To investigate whether PKCε is implicated in the inhibitory effects of SQS on the elevation of [Cl⁻]_i induced by sI/R, cardiomyocytes were treated with PKCε inhibitor εV1–2 in combination with SQS and [Cl⁻]_i was assessed via MQAE staining and flow cytometric analysis. As shown in Fig. 4, SQS pre-treatment abrogated the increases in [Cl⁻]_i in cardiomyocytes following sI/R (P<0.01 vs. sI/R group), which was inhibited by the selective PKCε inhibitor εV1–2 (P<0.01 vs. SQS+sI/R group). These results indicated that activation of PKCε is required for SQS to inhibit sI/R-induced elevation of [Cl⁻]_i.

As the decrease of Δψm induced by Cl⁻ influx reflects the opening of the mPTP, which results in a ROS burst, the present study assessed the effects of SQS on sI/R-induced changes in Δψm in cardiomyocytes as well as the possible involvement of PKCε. As shown in Fig. 5, sI/R decreased the Δψm as indicated by a decrease in the ratio of red to green fluorescence intensity (P<0.01 vs. control group). However, pre-treatment with SQS significantly attenuated the loss of Δψm (P<0.01 vs. sI/R group). As expected, the restorative effect of SQS on the Δψm was inhibited by εV1–2 (P<0.01 vs. SQS+sI/R group), indicating that PKCε is required for SQS-mediated attenuation of Δψm loss following sI/R in cardiomyocytes.

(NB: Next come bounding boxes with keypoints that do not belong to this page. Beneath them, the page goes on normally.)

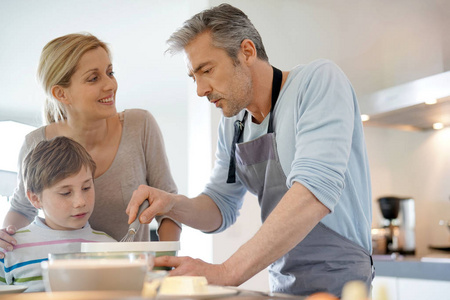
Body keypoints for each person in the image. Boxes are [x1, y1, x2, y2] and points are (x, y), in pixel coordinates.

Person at [126, 3, 373, 297]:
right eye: (194, 77)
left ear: (247, 51)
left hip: (341, 279)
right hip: (282, 280)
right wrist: (171, 204)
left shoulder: (318, 82)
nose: (200, 90)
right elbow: (220, 206)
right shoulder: (233, 126)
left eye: (207, 70)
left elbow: (313, 192)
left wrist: (226, 271)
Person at [0, 33, 181, 257]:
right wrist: (5, 239)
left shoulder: (140, 125)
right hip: (63, 278)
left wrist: (167, 261)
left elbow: (168, 205)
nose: (110, 85)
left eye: (110, 73)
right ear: (61, 93)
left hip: (131, 277)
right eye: (93, 78)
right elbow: (21, 208)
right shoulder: (36, 143)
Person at [0, 137, 117, 292]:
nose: (80, 202)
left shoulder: (112, 248)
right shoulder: (9, 249)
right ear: (35, 199)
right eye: (66, 193)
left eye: (86, 188)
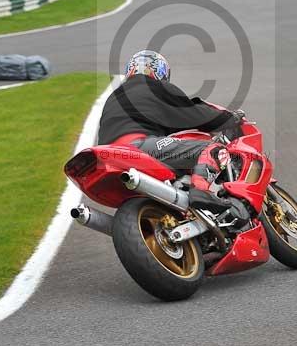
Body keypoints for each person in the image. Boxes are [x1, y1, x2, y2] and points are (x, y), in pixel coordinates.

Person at [98, 50, 248, 222]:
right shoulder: (153, 86)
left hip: (109, 159)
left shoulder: (114, 97)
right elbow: (193, 114)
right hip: (137, 146)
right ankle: (201, 191)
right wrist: (230, 118)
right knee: (212, 149)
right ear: (160, 71)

Intracellular ROS levels were assessed by measuring cDCF fluorescence intensity. As shown in Fig. 6, sI/R induced marked intracellular ROS production, while pre-treatment with SQS inhibited ROS production induced by sI/R. Co-treatment with εV1–2 attenuated the inhibitory effects of SQS on ROS production induced by sI/R, indicating that PKCε is required for SQS to inhibit sI/R-induced ROS production.